Could transport become a battleground?

Could transport become a battleground?

Will this focus attention on the issue of ‘privatisation’?

Two big news stories in the last day or so – the postponement of the partial sale of Royal Mail (Lord Mandelson cited current economic circumstances, and potential buyers being unable to offer deals that were value for money), and the temporary nationalisation of the East Coast Line rail franchise by Lord Adonis.

The Royal Mail part-privatisation delay will mollify union opposition (who are, let us not forget, Alan Johnson’s base of support), but it is the government intervention in the railways that has really caught my eye.

When you consider the percentage of voters lives taken up with commuting and travelling, against the rather more narrow and rarer instances in which voters encounter the education and health services, it has always surprised me that governments neglect transport by comparison. If government’s win re-election because of general satisfaction with quality of life, it has always seemed to me that the most frequent and vitriolic dissatisfaction is from those who endure packed commuter trains, severe traffic jams, and unbearably warm Underground carriages. The accumulation of daily frustration, it seems to me, would have far more of a negative sway on how contented people feel compared to the average 25-65 year old who rarely engages with the education or health systems.

Rail nationalisation is an awkward subject, because the privatisation of the Rail network is still held to be a model of how things shouldn’t be transferred out of public ownership. I make no judgement on whether rail should be public or privately owned, but even the mention of the debate tends to draw stark lines amongst commuters, brings back the struggles of a bygone decade, and hardens opinion.

I don’t fully understand why Lord Adonis took the remarkable step of temporary nationalisation of the line which had been run by National Express, when GNER (on the same line in the same circumstance) continued to run the franchise under management contract until a new TOC could be found (see Tom Harris MP’s blog – he was Transport Minister at the time). One school of thought would say that the government should be seeking to avoid blame for everything possible, and so inheriting millions of disgruntled commuters might be a foolish move.

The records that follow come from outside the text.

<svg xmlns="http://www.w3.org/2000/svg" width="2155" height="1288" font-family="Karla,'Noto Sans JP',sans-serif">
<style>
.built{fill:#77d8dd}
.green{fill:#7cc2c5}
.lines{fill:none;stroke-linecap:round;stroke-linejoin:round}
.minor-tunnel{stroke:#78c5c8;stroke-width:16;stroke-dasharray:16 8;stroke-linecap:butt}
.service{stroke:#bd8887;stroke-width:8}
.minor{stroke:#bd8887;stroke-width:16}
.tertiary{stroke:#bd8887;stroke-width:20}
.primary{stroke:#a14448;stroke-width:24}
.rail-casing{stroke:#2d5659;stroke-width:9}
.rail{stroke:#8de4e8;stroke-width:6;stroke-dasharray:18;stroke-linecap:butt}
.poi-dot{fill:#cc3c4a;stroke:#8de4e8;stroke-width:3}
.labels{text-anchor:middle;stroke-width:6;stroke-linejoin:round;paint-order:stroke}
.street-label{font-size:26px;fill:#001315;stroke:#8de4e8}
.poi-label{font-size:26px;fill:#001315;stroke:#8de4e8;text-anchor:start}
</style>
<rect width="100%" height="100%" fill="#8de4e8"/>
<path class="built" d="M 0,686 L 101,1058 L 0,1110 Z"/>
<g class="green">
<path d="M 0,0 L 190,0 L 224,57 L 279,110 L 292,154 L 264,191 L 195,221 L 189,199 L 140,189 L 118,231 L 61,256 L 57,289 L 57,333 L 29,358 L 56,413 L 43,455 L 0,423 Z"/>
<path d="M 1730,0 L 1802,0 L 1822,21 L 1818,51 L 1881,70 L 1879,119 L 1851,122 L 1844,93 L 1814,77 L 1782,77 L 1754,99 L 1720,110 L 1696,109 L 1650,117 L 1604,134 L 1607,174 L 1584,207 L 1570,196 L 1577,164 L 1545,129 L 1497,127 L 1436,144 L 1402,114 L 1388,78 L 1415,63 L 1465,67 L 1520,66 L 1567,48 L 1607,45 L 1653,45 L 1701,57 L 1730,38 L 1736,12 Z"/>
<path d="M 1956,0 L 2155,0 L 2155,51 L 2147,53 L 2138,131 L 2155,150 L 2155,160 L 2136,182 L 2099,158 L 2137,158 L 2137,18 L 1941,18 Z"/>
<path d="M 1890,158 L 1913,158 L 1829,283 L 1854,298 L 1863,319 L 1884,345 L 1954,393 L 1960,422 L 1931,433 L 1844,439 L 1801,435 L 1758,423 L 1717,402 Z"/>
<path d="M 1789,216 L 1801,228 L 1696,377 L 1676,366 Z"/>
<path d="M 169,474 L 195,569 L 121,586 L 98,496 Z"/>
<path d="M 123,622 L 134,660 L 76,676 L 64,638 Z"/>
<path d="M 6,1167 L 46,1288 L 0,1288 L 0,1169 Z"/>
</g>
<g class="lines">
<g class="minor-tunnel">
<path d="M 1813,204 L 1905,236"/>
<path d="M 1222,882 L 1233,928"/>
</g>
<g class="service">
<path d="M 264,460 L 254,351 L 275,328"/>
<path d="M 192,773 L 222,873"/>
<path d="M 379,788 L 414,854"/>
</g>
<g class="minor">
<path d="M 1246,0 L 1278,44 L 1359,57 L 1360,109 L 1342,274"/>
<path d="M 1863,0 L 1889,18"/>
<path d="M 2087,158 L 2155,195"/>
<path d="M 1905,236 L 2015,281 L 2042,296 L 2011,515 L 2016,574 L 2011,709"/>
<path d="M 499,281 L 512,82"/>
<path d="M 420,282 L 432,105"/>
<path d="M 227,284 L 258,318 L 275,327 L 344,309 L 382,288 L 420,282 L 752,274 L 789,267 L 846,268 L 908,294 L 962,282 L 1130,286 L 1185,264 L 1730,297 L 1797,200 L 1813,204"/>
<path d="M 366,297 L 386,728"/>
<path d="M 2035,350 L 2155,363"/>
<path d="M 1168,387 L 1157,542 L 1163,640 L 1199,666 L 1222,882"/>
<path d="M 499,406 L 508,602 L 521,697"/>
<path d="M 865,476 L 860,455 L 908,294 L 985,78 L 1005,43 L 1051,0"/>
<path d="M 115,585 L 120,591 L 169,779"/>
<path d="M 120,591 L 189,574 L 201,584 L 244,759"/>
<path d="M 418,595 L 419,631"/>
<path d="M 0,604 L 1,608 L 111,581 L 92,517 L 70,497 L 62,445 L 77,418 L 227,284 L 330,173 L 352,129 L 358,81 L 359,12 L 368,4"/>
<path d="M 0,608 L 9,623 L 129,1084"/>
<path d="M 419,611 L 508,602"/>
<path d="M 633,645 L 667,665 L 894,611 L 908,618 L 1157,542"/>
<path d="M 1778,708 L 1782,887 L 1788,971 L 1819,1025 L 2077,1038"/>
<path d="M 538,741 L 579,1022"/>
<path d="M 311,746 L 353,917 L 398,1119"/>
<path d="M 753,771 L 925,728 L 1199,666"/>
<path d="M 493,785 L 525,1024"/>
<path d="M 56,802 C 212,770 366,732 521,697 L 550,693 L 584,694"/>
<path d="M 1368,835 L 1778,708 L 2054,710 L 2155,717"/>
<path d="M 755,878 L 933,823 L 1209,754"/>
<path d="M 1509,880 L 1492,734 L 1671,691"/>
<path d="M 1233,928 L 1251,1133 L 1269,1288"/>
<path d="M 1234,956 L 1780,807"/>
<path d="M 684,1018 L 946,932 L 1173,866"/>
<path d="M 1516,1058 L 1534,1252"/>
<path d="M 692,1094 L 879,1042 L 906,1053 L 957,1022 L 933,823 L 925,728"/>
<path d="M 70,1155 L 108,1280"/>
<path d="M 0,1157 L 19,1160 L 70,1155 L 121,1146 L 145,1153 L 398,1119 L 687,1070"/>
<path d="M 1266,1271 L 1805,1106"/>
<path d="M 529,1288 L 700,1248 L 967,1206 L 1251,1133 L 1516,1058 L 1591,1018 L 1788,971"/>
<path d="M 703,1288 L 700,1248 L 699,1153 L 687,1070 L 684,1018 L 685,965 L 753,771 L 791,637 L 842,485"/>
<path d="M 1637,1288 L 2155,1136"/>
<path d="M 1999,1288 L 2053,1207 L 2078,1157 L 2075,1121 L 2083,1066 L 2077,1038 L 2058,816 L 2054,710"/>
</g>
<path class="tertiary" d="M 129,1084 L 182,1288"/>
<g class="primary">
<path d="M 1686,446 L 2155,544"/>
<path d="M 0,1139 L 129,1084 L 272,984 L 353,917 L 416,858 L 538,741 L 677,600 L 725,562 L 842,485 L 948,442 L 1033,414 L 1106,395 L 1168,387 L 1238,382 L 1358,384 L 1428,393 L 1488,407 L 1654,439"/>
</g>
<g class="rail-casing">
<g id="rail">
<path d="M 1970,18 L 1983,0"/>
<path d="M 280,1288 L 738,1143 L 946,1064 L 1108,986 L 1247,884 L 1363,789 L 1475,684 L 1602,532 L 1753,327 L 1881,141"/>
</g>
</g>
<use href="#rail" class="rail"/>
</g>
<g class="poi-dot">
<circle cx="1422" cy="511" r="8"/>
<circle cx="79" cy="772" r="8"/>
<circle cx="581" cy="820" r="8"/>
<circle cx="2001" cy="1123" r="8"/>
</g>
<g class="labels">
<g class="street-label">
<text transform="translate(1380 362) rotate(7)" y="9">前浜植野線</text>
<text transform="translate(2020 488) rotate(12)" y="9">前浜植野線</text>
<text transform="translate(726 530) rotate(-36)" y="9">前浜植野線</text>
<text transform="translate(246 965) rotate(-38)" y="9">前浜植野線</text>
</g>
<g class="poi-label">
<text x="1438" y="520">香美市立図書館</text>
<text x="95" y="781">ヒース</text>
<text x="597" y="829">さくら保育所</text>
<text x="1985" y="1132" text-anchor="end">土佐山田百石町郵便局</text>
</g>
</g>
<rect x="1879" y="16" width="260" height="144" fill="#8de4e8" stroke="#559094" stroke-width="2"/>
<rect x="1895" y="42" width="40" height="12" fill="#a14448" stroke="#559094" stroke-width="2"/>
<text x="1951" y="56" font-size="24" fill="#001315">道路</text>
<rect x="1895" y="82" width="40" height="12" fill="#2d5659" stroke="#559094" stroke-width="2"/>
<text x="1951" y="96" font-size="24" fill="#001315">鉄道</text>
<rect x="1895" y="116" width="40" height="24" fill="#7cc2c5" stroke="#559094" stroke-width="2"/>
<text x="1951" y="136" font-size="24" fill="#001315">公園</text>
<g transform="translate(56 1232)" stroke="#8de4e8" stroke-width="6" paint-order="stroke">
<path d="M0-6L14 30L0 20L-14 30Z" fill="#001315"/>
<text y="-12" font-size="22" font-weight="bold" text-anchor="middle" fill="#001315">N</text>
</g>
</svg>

On the other hand, politically speaking, the temporary nationalisation has a couple of tangental benefits for the government. It reminds people of the Tory government that privatised the railways and the less-than-optimal model they implemented. It tips a psychic wink to the left that whilst they might need to transfer some of Royal Mail, there might be an opening for renationalisation of another key asset. Finally, it might focus attention on an area that the Tories have not ringfenced from cuts – we know that Health, Education and International Development will be protected by Cameron’s cabinet: by raising the profile of transport, and allowing the message that an already creaking infrastructure will see less investment is exactly the sort of ‘Tory cuts’ message that Labour can use all across the country.

I, of course, would never be so cynical to suggest that Andrew Adonis had any political motivation for renationalising the East Coast line, but there might be some tangential political benefit for Labour in any case. Lucky that.